• SELECTION
Very rarely it is. When it comes to adult male on adult women many time it's about control, debasing the women or about some deep seated hatred.
When it comes to children it's whole different matter.

tenchijin2
18th October 2008, 01:10
Very rarely it is. When it comes to adult male on adult women many time it's about control, debasing the women or about some deep seated hatred.
When it comes to children it's whole different matter.

The defining characteristic of rape is sex. You cannot physically rape someone without a sexual act. Therefore, it IS about sex.

You can debase and control with all manner of other acts, but you cannot rape without sex. Add to that, a great many rapists are motivated by sexual impulse, not control impulse. Like many criminals they lack impulse control.

I do not disagree that domination and forcing of will upon another is part of a rapists pathology, but the statement that "rape is not about sex" is just wrong, in my opinion.

Take care,

Brian Owens
18th October 2008, 11:17
The defining characteristic of rape is sex.

No, the defining characteristic of rape is violation.

If a husband and wife are engaged in a loveing coupling, is that rape? Of course not; and yet it is a sexual encounter. In this case, the defining characteristic is love.

Without violation, force, threat, or intimidation, sex is not rape, there sex cannot be the "defining characteristic" of rape.

• DATASET ROWS
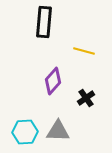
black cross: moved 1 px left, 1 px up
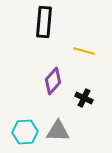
black cross: moved 2 px left; rotated 30 degrees counterclockwise
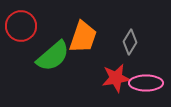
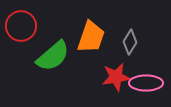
orange trapezoid: moved 8 px right
red star: moved 1 px up
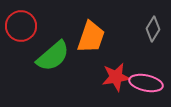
gray diamond: moved 23 px right, 13 px up
pink ellipse: rotated 12 degrees clockwise
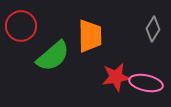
orange trapezoid: moved 1 px left, 1 px up; rotated 20 degrees counterclockwise
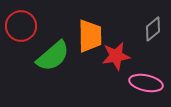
gray diamond: rotated 20 degrees clockwise
red star: moved 21 px up
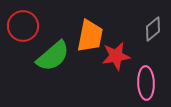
red circle: moved 2 px right
orange trapezoid: rotated 12 degrees clockwise
pink ellipse: rotated 76 degrees clockwise
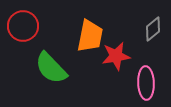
green semicircle: moved 2 px left, 12 px down; rotated 87 degrees clockwise
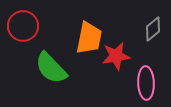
orange trapezoid: moved 1 px left, 2 px down
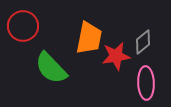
gray diamond: moved 10 px left, 13 px down
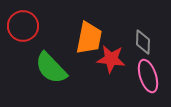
gray diamond: rotated 50 degrees counterclockwise
red star: moved 5 px left, 3 px down; rotated 16 degrees clockwise
pink ellipse: moved 2 px right, 7 px up; rotated 16 degrees counterclockwise
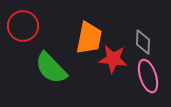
red star: moved 2 px right
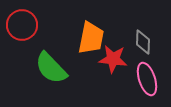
red circle: moved 1 px left, 1 px up
orange trapezoid: moved 2 px right
pink ellipse: moved 1 px left, 3 px down
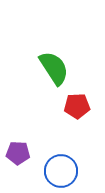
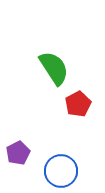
red pentagon: moved 1 px right, 2 px up; rotated 25 degrees counterclockwise
purple pentagon: rotated 30 degrees counterclockwise
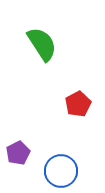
green semicircle: moved 12 px left, 24 px up
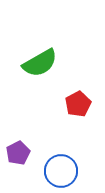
green semicircle: moved 2 px left, 19 px down; rotated 93 degrees clockwise
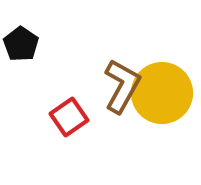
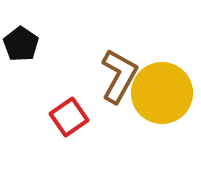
brown L-shape: moved 3 px left, 10 px up
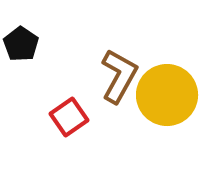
yellow circle: moved 5 px right, 2 px down
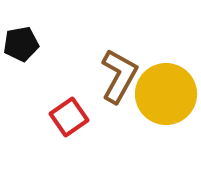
black pentagon: rotated 28 degrees clockwise
yellow circle: moved 1 px left, 1 px up
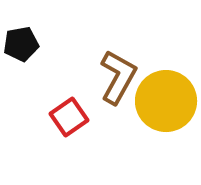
brown L-shape: moved 1 px left, 1 px down
yellow circle: moved 7 px down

• EXERCISE DIRECTIONS
Pick up the forum thread debating whether rape is about sex and extend it past its last sentence.

• TASK ANSWER
Sex is the rapist's tool, but as has been well documented, if the ability to act sexually is removed (castration/immasculation, for example), rapists will often choose other tools of violation/control/violence.

TonyU
18th October 2008, 13:35
The defining characteristic of rape is sex. You cannot physically rape someone without a sexual act. Therefore, it IS about sex.

You can debase and control with all manner of other acts, but you cannot rape without sex. Add to that, a great many rapists are motivated by sexual impulse, not control impulse. Like many criminals they lack impulse control.

I do not disagree that domination and forcing of will upon another is part of a rapists pathology, but the statement that "rape is not about sex" is just wrong, in my opinion.

Take care,
So I guess all the experts are wrong. Do a quick search on motivation of rape and you'll see the common denominators are anger power and sadism.
A rapist may get some sexual gratification but it's not the primary motivator.
Very few rapist do it for purely sexual gratification.



Sex is the rapist's tool, but as has been well documented, if the ability to act sexually is removed (castration/immasculation, for example), rapists will often choose other tools of violation/control/violence.
Correct, sir.

tenchijin2
18th October 2008, 15:45
A physical rape cannot exist without sex. Control and domination can.

Rape isn't *entirely* about sex, but it is about sex. The rapist views sex as his way of getting his way.

What is rape without sex? Assault. Both assault and sex must be present for it to be a rape. Perhaps I should have said sex is *one of the* defining characteristics of rape.

Bear in mind, this is in response to the fatuous assertion that "rape is NOT about sex." That's like saying murder is not about killing, because it's more about control. In many cases that's true but no one ever says "murder isn't about killing," do they?

If one were to say "rape is about more than sex," or "rape is not entirely about sex," then I believe that would be a more sensible point of view.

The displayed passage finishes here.